Flesh designed game show and talk show sets, including "The $25,000 Pyramid," "Name That Tune," "Jeopardy!", "The Montel Williams Show," "Days of Our Lives" and many others, according to IMDB.com.
Today, his most memorable work lives on through the show "Wheel of Fortune," which has been the number one show in syndication since its debut in 1983, according to Sony Pictures.
Flesh reportedly spearheaded the design of the first blinking wheel, which was originally made out of cardboard, paint and light bulbs.
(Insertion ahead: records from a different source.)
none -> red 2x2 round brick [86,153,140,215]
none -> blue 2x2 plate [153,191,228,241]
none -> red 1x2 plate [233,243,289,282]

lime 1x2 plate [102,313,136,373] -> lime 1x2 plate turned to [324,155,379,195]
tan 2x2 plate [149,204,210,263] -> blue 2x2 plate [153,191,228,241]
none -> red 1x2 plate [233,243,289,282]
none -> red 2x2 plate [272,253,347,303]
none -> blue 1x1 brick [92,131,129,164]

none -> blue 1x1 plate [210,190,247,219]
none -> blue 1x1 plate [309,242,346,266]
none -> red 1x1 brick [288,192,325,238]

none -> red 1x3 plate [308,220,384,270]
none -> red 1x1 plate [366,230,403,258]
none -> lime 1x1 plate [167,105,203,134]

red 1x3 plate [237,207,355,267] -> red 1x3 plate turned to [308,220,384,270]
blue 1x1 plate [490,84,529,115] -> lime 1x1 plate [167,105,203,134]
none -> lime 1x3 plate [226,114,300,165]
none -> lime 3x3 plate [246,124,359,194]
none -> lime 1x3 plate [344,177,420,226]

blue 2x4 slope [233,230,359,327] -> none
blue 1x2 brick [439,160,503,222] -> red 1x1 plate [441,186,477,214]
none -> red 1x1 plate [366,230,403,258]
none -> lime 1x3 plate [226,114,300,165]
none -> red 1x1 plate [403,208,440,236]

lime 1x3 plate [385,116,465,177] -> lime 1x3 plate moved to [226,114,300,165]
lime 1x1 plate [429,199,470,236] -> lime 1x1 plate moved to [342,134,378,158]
Thousands of contestants would spin the carnival wheel and today, his design has evolved, made of steel and Plexiglas, weighing a little over 2,400 pounds, according to Sony Pictures.
Flesh changed the vertical, stand-up wheel that was difficult to see on screen to a horizontal, eye-catching spinner that would grip the nation for years to come, according to the Hollywood Reporter.
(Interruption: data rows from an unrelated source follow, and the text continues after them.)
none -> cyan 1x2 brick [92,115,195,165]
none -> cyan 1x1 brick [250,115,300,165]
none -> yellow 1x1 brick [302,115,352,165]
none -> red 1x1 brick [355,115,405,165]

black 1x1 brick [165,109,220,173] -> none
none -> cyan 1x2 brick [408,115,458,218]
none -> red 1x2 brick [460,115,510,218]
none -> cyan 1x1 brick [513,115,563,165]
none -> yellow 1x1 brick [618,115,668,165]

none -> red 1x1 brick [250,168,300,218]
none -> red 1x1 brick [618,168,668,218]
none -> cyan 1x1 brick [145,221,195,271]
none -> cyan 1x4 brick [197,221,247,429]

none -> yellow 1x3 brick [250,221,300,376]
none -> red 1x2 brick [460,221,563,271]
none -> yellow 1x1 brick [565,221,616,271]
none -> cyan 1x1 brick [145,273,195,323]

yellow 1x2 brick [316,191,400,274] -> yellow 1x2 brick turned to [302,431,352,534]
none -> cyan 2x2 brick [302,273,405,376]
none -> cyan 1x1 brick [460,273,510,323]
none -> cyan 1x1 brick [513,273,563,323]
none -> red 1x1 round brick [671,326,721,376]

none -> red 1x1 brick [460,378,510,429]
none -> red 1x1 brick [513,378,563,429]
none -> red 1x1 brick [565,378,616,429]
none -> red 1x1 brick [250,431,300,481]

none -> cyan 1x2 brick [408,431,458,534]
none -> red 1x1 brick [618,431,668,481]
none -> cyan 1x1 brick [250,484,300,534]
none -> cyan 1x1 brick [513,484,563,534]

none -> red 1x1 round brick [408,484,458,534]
"In the whole equation that made 'Wheel of Fortune' the enormous success across so many demographic lines that it is, Ed Flesh is an important part of that equation," said Robert Thompson, a professor of television and pop-culture at Syracuse University.
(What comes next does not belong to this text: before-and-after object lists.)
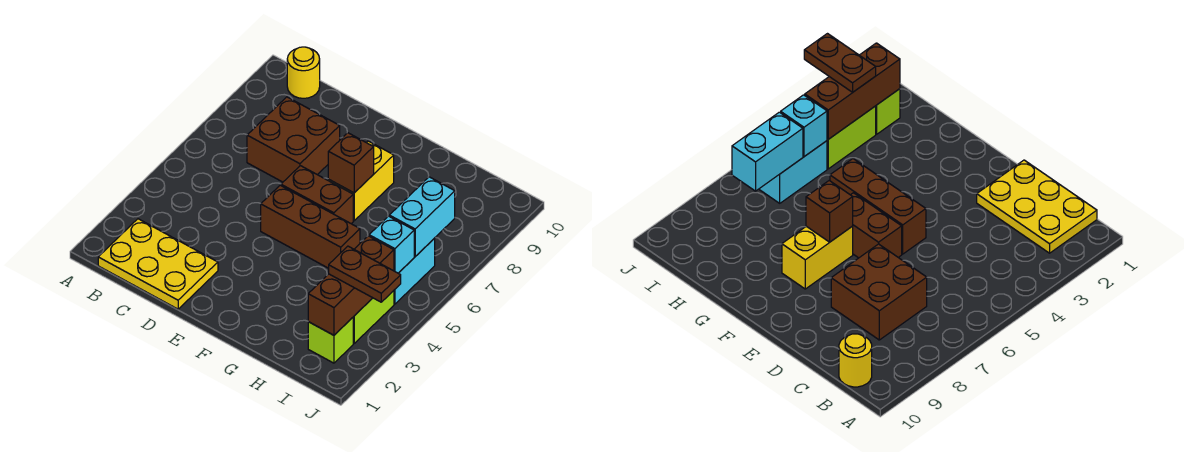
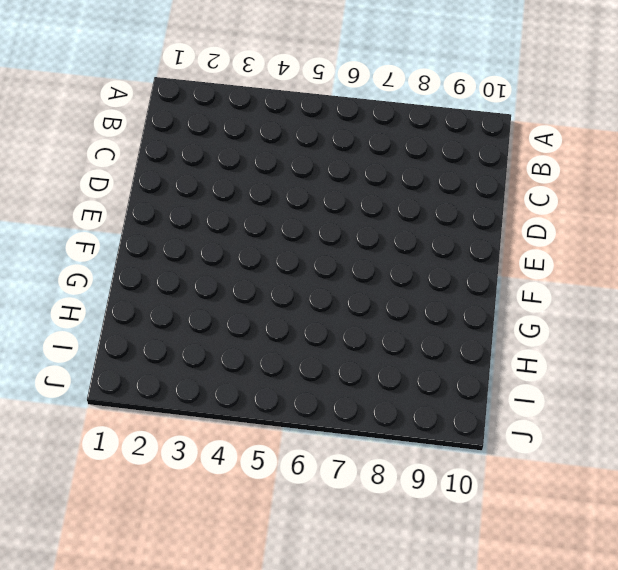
none -> yellow 2x3 plate [98,219,218,309]
none -> yellow 1x1 round brick [287,47,320,98]
none -> brown 2x2 brick [247,97,340,182]

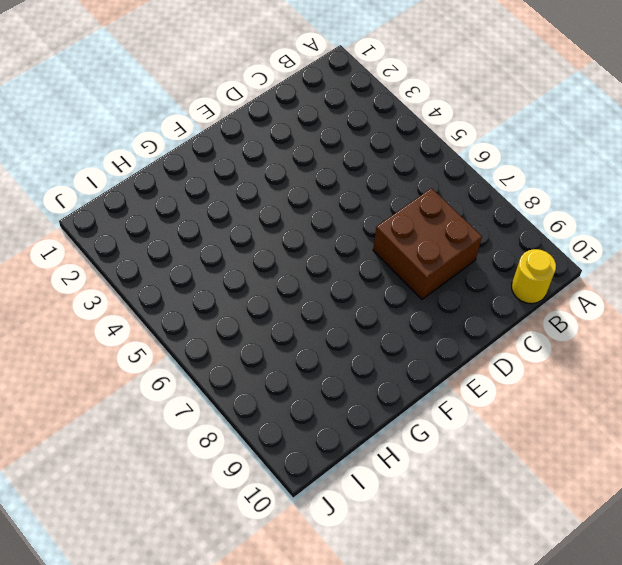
none -> yellow 2x3 plate [98,219,218,309]
none -> brown 1x3 brick [261,185,360,268]
none -> brown 1x2 brick [281,166,353,224]

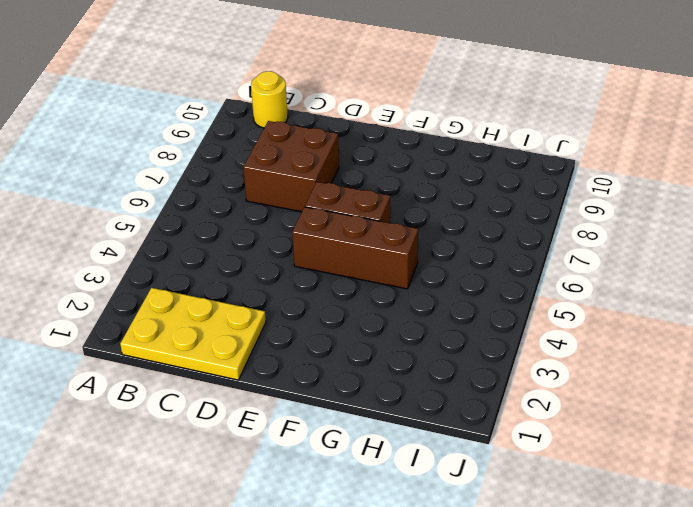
none -> yellow 1x2 brick [328,141,394,221]
none -> lime 1x1 brick [308,318,353,363]
none -> lime 1x2 brick [353,291,394,343]

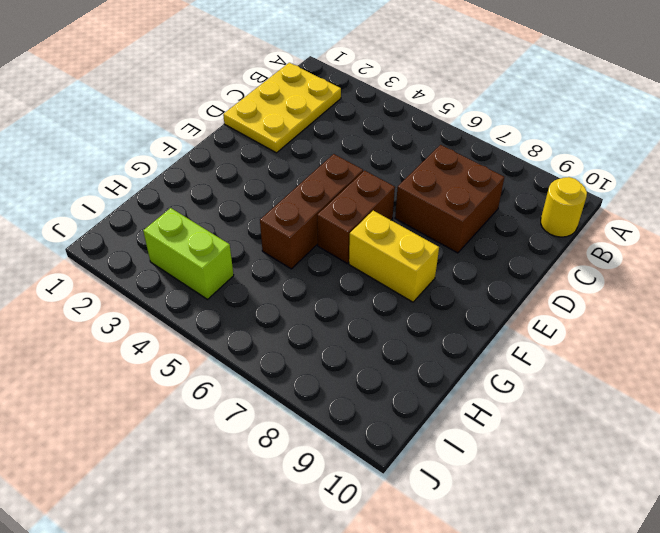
none -> lime 1x1 brick [308,318,353,363]
none -> cyan 1x2 brick [394,239,435,304]
none -> brown 1x1 brick [328,133,374,193]

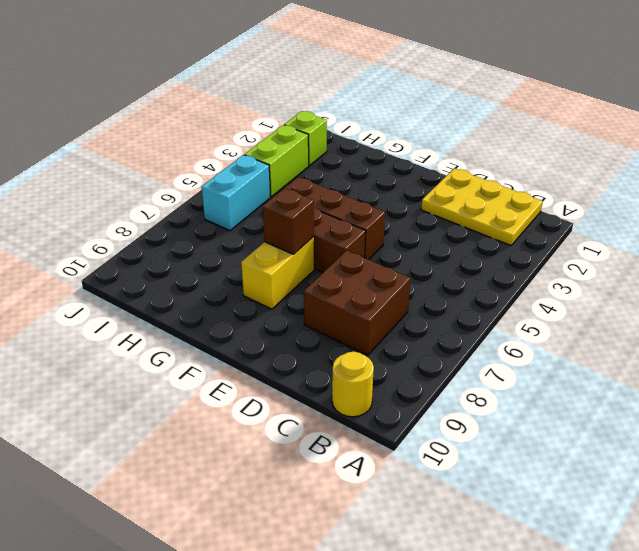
none -> brown 1x3 brick [308,236,394,335]
none -> cyan 1x1 brick [369,216,414,273]
none -> cyan 1x2 brick [389,177,455,257]

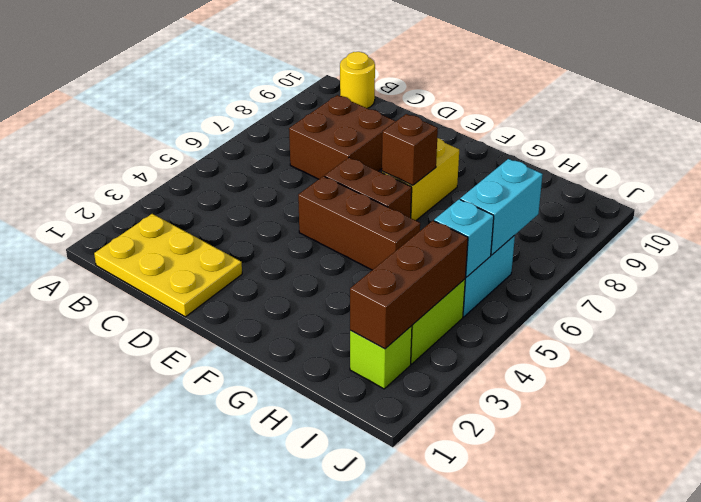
none -> brown 1x2 plate [329,246,401,302]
Over 90 million Americans have grown up watching or at least having heard of "Wheel of Fortune," according to Sony Pictures.
"Ed Flesh stands for the legions of artists out there who make stuff that is so much part of our daily life yet remain totally anonymous," said Thompson. "They remind us that it takes a village to make a game show."
Edwin Albert Flesh Jr. was born in Philadelphia on Dec. 4, 1931. He is survived by his partner, David Powers.